Çözülecek Sorular
[A] Aşk üzerine yazılmış alıntıya göre şu soruları yanıtlayın:
(i) Üçgen Aşk Kuramı hangi yıl ortaya konmuştur?
(ii) Sternberg aşkı hangi üç kavramla açıklamıştır?
(iii) Sternberg hangi kuruluşun eski başkanıdır?
[B] Aşk kavramını ve Üçgen Aşk Kuramı'nı anlatan alıntıyı kaldığı yerden devam ettirin.

+++ Alıntı +++

Aşk kimimizin yıllarca peşinden koştuğu kimimizin ise varlığına dahi inanmadığı, filozofların hakkında sözler söylediği, pek çok şairin hakkında şiirler yazdığı bir kavramdır. Konusu aşk olan binlerce kitap yazılmış, binlerce film çekilmiş ve aşk hakkında binlerce şarkı söylenmiştir. Aşkın hayatımızın her alanına yaptığı etkilerden bilim de kendi payına düşeni almıştır. Bilim alanında aşkı anlamak için nöropsikolojik, evrimsel birçok çalışmalar yapılmıştır. Amerikalı psikolog Robert Sternberg’in 1986 yılında ortaya koyduğu Üçgen Aşk Kuramı da bu çalışmalardan birisidir. Aynı zamanda Amerikan Psikoloji Derneği eski başkanlığı da yapmış olan Sternberg aşkı bilimsel temellere dayandırarak üç kavramla açıklamıştır: yakınlık, tutku ve bağlılık.
Robert J. Sternberg Kimdir?

+++ Veriler +++

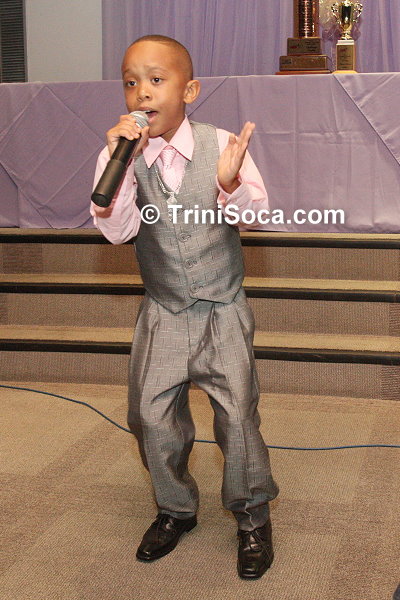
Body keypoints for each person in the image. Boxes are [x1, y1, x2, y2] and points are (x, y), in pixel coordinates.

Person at [91, 34, 278, 579]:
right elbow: (117, 231)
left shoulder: (223, 144)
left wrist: (229, 184)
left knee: (238, 417)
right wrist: (120, 165)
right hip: (164, 308)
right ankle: (175, 508)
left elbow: (256, 218)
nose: (142, 93)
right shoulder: (118, 155)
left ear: (189, 90)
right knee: (149, 416)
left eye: (156, 80)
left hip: (222, 307)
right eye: (131, 82)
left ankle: (252, 517)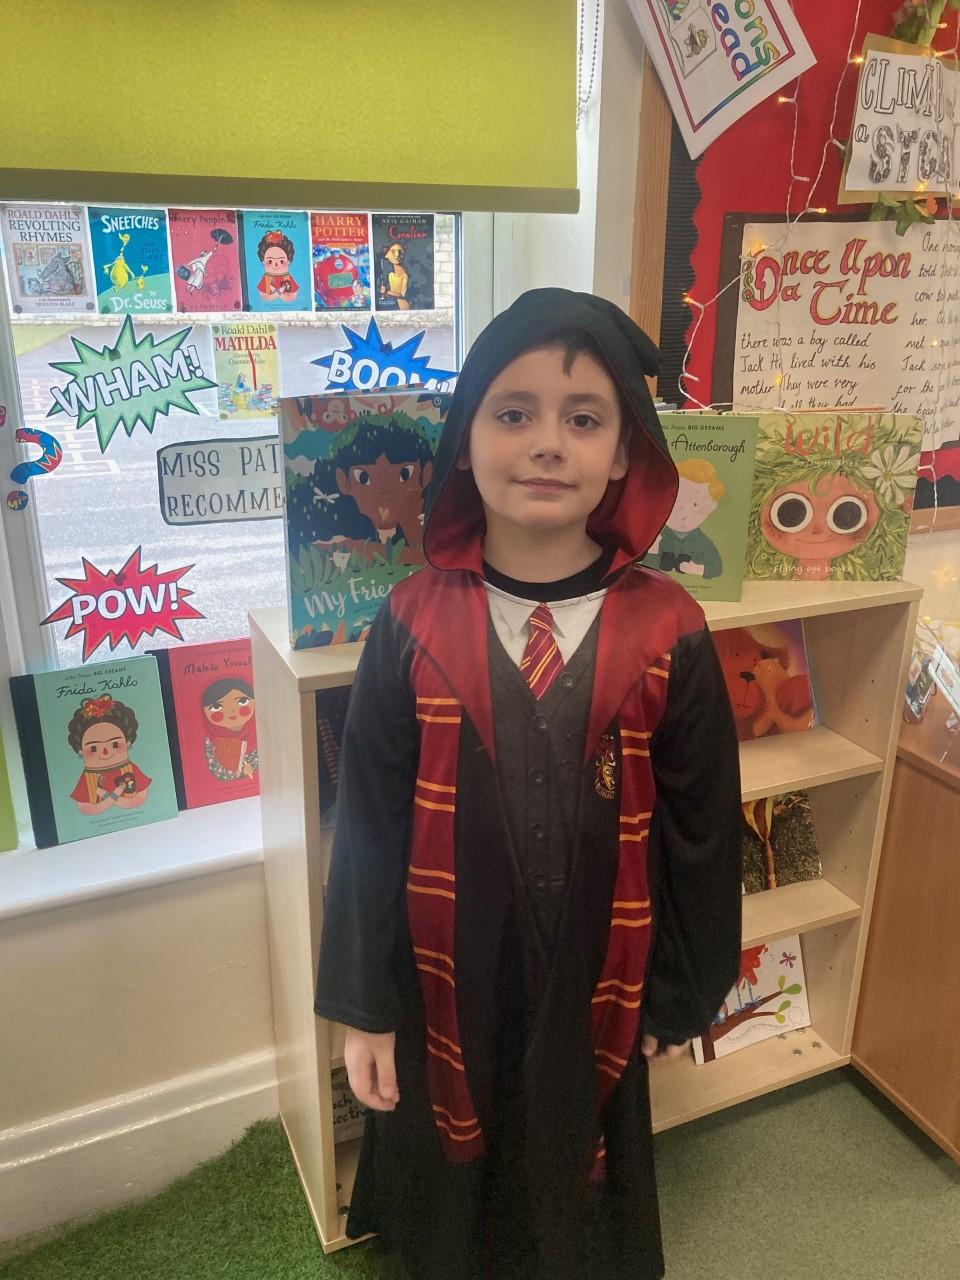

+++

Cevaplar Aşağıda
[A]
(i) 1986
(ii) Yakınlık, tutku ve bağlılık
(iii) Amerikan Psikoloji Derneği

[B]
Robert J. Sternberg, 8 Aralık 1949’da Amerika’da doğmuştur. Yale Üniversitesinde lisans eğitimini, Stanford Üniversitesinde doktorasını yapmıştır. Şuanda Cornell Üniversitesinde profesörlük yapmaktadır. İki Kuzey Amerika, bir Güney Amerika, bir Asya ve dokuz Avrupa üniversitesinden on üç fahri doktoraya sahiptir ve ayrıca Almanya’daki Heidelberg Üniversitesinde fahri profesörlüğe sahiptir. Makaleler, kitap bölümleri ve kitaplar da dahil olmak üzere 1500’den fazla yayının yazarı veya ortak yazarıdır. Amerikan Psikoloji Derneği eski başkanı olan Sternberg zeka, yaratıcılık, bilgelik gibi konuların yanı sıra aşk ve nefret üzerine de önemli çalışmalar yapmıştır. Ortaya çıkardığı Üçlü Zeka Teorisi ve Üçgen Aşk Kuramı ile bilinmektedir.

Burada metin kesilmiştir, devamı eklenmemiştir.